**WHAT IS EXPECTED:** Format the text of these records as a JSON list of strings, one string per line, omitting blank lines and the pictures.
>>>
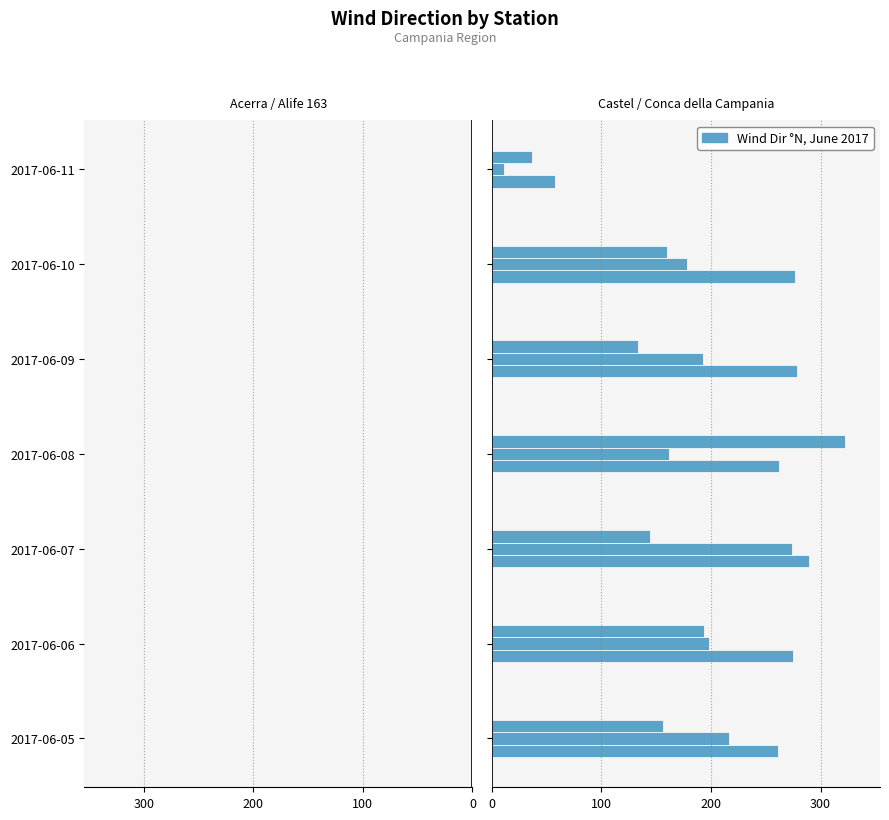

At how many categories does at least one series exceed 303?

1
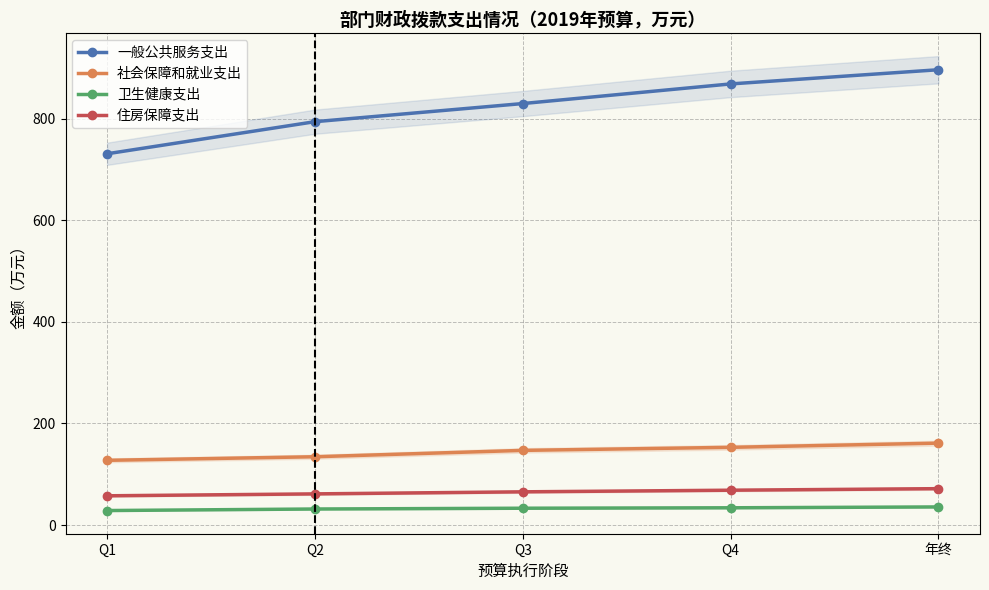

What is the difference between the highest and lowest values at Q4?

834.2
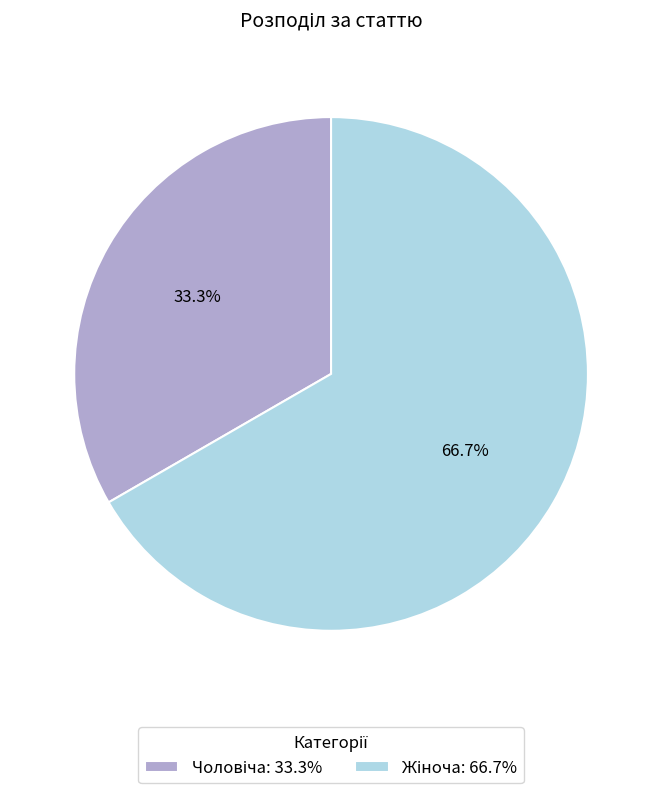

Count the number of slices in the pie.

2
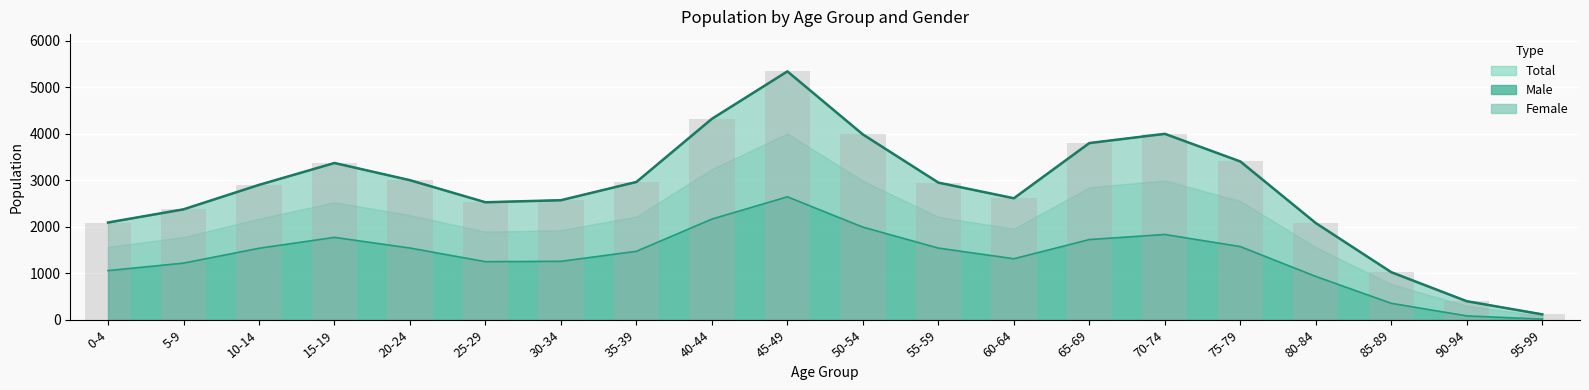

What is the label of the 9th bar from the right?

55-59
<<<
**REPLY:**
[
  "At how many categories does at least one series exceed 303?",
  "1",
  "What is the difference between the highest and lowest values at Q4?",
  "834.2",
  "Count the number of slices in the pie.",
  "2",
  "What is the label of the 9th bar from the right?",
  "55-59"
]